The credits finish. The game informs you that your system data is saved and erases your save data. Operation complete. Thanks for playing! You get the distinct sensation that Yoko Taro is somewhere out there in the world, laughing at you because he hates you.

3 Comments

  1. Rat

    Aaaah, the idea of anyone save scumming Nier irks me. Take responsibility for your actions! Anyway, according some translated interviews/supplementary material floating around, both Kaine and Yonah are still sick and will be dying soon anyway – as will the rest of the world now that you’ve stopped all chances of the Shadows taking over. Which hurts, so much. I’m the sort of person who can’t play GTA due to discomfort, but all it took was some abstraction and Nier had me killing babies. It’s amazing, isn’t it? The way videogames can implicate you makes my heart race and stomach ache; such a fierce medium.

    For the curious, fan-translated Nier lore: https://docs.google.com/View?id=dgvmkf89_228fxgghgg3&pli=1 which contains interview segments like “Natori: No matter how much of a happy end it is, or how much of a brilliant hero the main character is, it’s just a part of the bigger picture, and even us who are talking here today will eventually die. It’s all very normal… The word normal is pretty heavy”

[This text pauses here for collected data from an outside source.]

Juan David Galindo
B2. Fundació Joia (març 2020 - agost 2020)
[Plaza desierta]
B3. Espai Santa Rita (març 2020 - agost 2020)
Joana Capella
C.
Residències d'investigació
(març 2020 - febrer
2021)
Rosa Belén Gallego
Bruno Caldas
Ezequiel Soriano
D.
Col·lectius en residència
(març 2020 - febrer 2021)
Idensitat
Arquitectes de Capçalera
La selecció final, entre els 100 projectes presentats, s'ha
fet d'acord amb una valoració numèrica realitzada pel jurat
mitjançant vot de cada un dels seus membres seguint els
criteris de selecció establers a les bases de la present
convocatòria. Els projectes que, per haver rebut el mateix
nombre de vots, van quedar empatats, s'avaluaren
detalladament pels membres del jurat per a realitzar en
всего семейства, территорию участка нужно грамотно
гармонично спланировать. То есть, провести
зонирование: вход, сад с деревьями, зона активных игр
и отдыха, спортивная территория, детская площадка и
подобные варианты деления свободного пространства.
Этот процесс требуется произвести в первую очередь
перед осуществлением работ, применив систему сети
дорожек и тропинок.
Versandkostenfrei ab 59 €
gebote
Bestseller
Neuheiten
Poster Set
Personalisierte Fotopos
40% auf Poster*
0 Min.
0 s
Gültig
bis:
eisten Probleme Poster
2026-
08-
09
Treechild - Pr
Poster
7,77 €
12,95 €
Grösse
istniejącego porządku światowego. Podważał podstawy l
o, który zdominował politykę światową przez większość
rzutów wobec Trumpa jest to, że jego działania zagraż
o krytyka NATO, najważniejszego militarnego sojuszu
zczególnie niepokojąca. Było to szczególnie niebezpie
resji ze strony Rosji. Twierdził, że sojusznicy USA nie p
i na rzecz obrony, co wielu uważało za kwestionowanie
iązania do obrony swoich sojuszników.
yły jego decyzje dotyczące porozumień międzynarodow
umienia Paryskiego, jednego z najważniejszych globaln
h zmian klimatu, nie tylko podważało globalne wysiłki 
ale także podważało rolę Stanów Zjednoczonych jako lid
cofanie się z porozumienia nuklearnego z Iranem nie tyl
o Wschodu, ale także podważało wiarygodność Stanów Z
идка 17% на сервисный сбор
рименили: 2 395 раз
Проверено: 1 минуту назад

    Also, Taro’s blog, which features posts such as a breakdown of medieval torture devices (After Cavia’s closure he went freelance, he’s currently doing freelance work for a Square-Enix social game): http://ameblo.jp/yokota6/

    • Alois Wittwer

      Hey, thanks for the links!

      The Grimoire Weiss is wonderful but there’s a part of me that resists the idea of uncovering more information outside of the game’s world. Nier tells a cohesive and understandable narrative without all the extra information in the book and, if I can be so bold, I feel that the story works better with the unanswered questions. It leaves you with such an… empty feeling.

      And I really hope Taro goes somewhere in the industry. He deserves to be recognised. Nier and their previous title, Drakengard, feel like two sides of the same coin. They both ask the same question but go about answering them in completely different ways. After Nier, it felt like Taro would have ironed out all the kinks in his previous efforts and his third game would have gone on to be something really interesting. Alas!

  2. Mo

    A very thought provoking article that definitely rings true. I’m trying to complete my second playthrough of Nier and it’s just getting harder and harder to get through knowing what you’re actually destroying. I skipped a lot of sidequests during my first playthrough and they’re hard to get through here before of the knowledge that Shades aren’t just mindless monsters. There’s one where you have to destroy one who’s simply standing in the study and reading or one which a little girl tries to protect. The relish that Nier takes in dispatching them is a little distressing to say the least.

    A brilliant game but one that makes you feel like crap at the same time.